## Tasks for this exercise
a: Please copy the part of the Named Person report between "Kaye Adams asked" and "drugs or alcohol.", inclusive.
b: In the Named Person report, turn the paragraph that opens "It was something families had asked for" into a short list that keeps its main facts.
c: For each statement, decide whether the Named Person report supports it. Answer yes or no and quote the words that decide it.
(i) The Named Person pilot in the Highland Council has been in place since 2008.
(ii) Christine says families come to her ninety percent of the time.
(iii) The Act comes into force in August 2015.
## BEGIN Passage provided
Kaye Adams had another discussion about the Named Person on BBC radio Scotland yesterday morning.
The BBC had taken itself to the central primary school in Inverness in the Highland Council where the Named Person pilot has been in place since 2008.
Kaye Adams asked Bill Alexander, Highland Council`s director of care and learning, to describe how the Named Person scheme works.
It was something families had asked for he explained as a first point of contact. Most families do not have a social worker but they do have contact with midwives, health visitors and head teachers and so they were brought into the Named Person scheme. As a consequence, we have less people climbing up the system with higher levels of need, less children being looked after and less children saying they are using drugs or alcohol.
The system which builds on what is already in place has been formalised through the legislation and there is more clarity about the professional`s role. Also the Named Person has some clout and can go to other professionals, for example, social workers, and say this family needs help and other professionals will respond because they know the family and Named Person have worked that through. [He later says social work caseloads are down. So who are the other professionals, if they are not social workers, who are assisting the Named Person with early interventions that ensure problems do not escalate? They seem to be working magic. ]
"That is how we work things in the Highland Council. Health and social services work around the school. It is always up to the family."
Can the Named Person who has been appointed ... look at a family?" asks Kaye Adams.
"You are not appointed as Named Person. You are the head teacher for that child."
"So every head teacher in Scotland is going to become a Named Person?"
"That`s correct, " says Bill Alexander, "And every health visitor...It has always been the case if the head teacher is worried about a child they will discuss that with the family."
At this point Christine, a head teacher joins the discussion. "Yes you can come to me. We can talk about it... and what the next steps are... It is an entitlement. I am there to support their child."
"Could you be proactive," asks Kaye Adams.
"I can be proactive and go to the family but ninety percent of the time they come to me."
"Supposing they say get lost... Supposing they don`t want Christine as their Named Person.?"
"It has always been my job to raise concerns with the family and so I will try to persuade them....The family can choose someone else in the school but as head teacher I have to have an overview."
On the other hand, the head teacher of Clifton Hall school in Edinburgh has misgivings about the Named Person role. Accepting that he has always had responsibility for the health and wellbeing of children, it is the statutory role of the Named Person that concerns him because it makes him legally accountable for outcomes and the resources are not there.
"I want to know that I am going to get the help I need to fulfil that responsibility."
He briefly mentions a family he is involved with where the child attempted to take his own life, the family were in crisis... he had three or four meetings with social work and health. but there were no crisis facilities or mental health services available. Another teacher he has been talking with has 53 children on the child protection register.
Bill Alexander points out that the Named Person is not about child protection; it is about partnership and wellbeing. "I welcome accountability. It makes the health visitor service a statutory service and other services work around the universal health visitor. He admits they are strapped for resources but the Named Person is about getting the right resource to the right child at the right time. "I believe with a child`s plan we can have a coordinated response. That is why social work caseloads are down..." [So the Named Person and their coordinated responses go up, and the social work caseloads go down. Mmmm That does not address the concerns of the head teacher from Clifton Hall does it ?]
Simon Calvert from NO2NP who is against the Named Person legislation reminds Bill Alexander that the Act does not come into force until August 2016 and the single point of contact operating with consent - which is not about child protection - that may be operating in the Highlands, is not what the Act is about. A Named Person will be appointed for every child and the Scottish government made it very clear in the court case that opt out would defeat the scheme.
## END Passage provided
## BEGIN Stored data
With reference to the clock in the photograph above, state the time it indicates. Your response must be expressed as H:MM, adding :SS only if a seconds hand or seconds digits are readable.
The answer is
## END Stored data
## Task-by-task results
a:
Kaye Adams asked Bill Alexander, Highland Council`s director of care and learning, to describe how the Named Person scheme works.
It was something families had asked for he explained as a first point of contact. Most families do not have a social worker but they do have contact with midwives, health visitors and head teachers and so they were brought into the Named Person scheme. As a consequence, we have less people climbing up the system with higher levels of need, less children being looked after and less children saying they are using drugs or alcohol.

b:
- Families asked for the scheme as a first point of contact.
- Most families have no social worker, but they do have contact with midwives, health visitors and head teachers, so these were brought into the scheme.
- As a result, fewer people climb up the system with higher levels of need.
- Fewer children are being looked after.
- Fewer children say they are using drugs or alcohol.

c:
(i) Yes: "where the Named Person pilot has been in place since 2008"
(ii) Yes: "ninety percent of the time they come to me."
(iii) No: "the Act does not come into force until August 2016"